Examples of using "Colonel" in a sentence and their turkish translations:
Albaya saygı gösterin.
Ben bir albayım.
Herkes yarbaydan korktu.
O, albay rütbesine sahiptir.
Tom albaylığa terfi ettirildi.
Tom bir emekli ordu albayı.
Tom emekli bir ordu albayı.
Rivoli'de üstünlükle liderlik etti , iki kez yaralandı ve Albay'a terfi etti.
O, iki yıl önce albaylığa terfi ettirildi.
İki yıl önce albay rütbesine yükseltildi.
Topoğrafya Mühendisleri'nde bir albaydı - bir askeri araştırma uzmanları birliği.
Mareşal olarak başarılarına ilişkin kendi değerlendirmemize göre sıralandı
İsviçreli bir subay ve askeri teorisyen olan Albay Henri Jomini ona eşlik etti.
Görev komutanı Frank Borman'dı - bir Hava Kuvvetleri Albayı, test pilotu ve havacılık
Tom'un babası albay rütbesine yükseldi ve başkente devredildi.
Mareşal olarak başarılarına ilişkin kendi değerlendirmemize göre sıralandı .
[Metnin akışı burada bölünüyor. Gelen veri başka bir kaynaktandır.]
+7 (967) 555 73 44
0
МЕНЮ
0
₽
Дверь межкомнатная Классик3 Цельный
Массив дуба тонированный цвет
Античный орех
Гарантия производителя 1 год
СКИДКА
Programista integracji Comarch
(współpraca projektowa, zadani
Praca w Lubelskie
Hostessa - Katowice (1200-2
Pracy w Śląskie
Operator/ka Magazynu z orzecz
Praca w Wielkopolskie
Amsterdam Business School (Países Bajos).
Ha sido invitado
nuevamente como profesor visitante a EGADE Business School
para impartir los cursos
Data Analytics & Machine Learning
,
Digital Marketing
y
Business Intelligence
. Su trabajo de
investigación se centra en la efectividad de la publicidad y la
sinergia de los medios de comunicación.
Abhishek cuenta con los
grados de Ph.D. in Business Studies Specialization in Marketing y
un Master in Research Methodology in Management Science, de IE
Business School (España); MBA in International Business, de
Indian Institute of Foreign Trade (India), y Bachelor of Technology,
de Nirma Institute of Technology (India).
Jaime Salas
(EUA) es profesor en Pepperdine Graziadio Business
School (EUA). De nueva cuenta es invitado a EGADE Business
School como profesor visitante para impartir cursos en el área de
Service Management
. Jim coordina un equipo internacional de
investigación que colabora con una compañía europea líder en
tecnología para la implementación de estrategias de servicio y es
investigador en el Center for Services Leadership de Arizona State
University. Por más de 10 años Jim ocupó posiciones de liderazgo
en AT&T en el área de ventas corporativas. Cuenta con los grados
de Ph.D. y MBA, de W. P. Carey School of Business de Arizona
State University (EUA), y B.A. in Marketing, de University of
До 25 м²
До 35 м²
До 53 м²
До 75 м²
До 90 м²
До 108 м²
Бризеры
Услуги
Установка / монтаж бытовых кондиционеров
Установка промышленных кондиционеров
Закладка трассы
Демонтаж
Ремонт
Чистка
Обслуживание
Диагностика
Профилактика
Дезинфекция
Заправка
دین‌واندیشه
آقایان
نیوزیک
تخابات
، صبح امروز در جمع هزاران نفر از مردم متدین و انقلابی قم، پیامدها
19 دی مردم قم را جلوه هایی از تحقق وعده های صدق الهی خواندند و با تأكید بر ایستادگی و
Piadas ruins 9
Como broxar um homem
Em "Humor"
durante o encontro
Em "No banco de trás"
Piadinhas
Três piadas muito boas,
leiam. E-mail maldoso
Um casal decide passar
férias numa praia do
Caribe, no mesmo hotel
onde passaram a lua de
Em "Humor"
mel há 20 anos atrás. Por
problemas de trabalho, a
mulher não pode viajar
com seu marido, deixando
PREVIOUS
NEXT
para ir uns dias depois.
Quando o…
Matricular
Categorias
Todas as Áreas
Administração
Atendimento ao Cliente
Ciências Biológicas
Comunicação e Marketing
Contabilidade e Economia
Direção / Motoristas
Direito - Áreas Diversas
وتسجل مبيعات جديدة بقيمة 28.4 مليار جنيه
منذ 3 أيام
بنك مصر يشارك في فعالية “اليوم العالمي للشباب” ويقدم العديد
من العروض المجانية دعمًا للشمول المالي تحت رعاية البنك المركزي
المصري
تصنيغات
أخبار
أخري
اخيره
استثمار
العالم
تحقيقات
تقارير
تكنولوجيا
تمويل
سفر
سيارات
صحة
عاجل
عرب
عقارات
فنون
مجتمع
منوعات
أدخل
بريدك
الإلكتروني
Bir ay sonra Lodi Savaşı'nda Albay Lannes nehrin karşısına geçti
Ödülleri arasında Konsolosluk Muhafızları'nda Albay Başkonsolos olarak onursal bir rütbe ve ayrıca
Albay Yuri A. Gagarin 9 Mart 1934'te Rusya'da Moskova'nın batısındaki bölgede bulunan bir kolektif çiftlikte doğdu.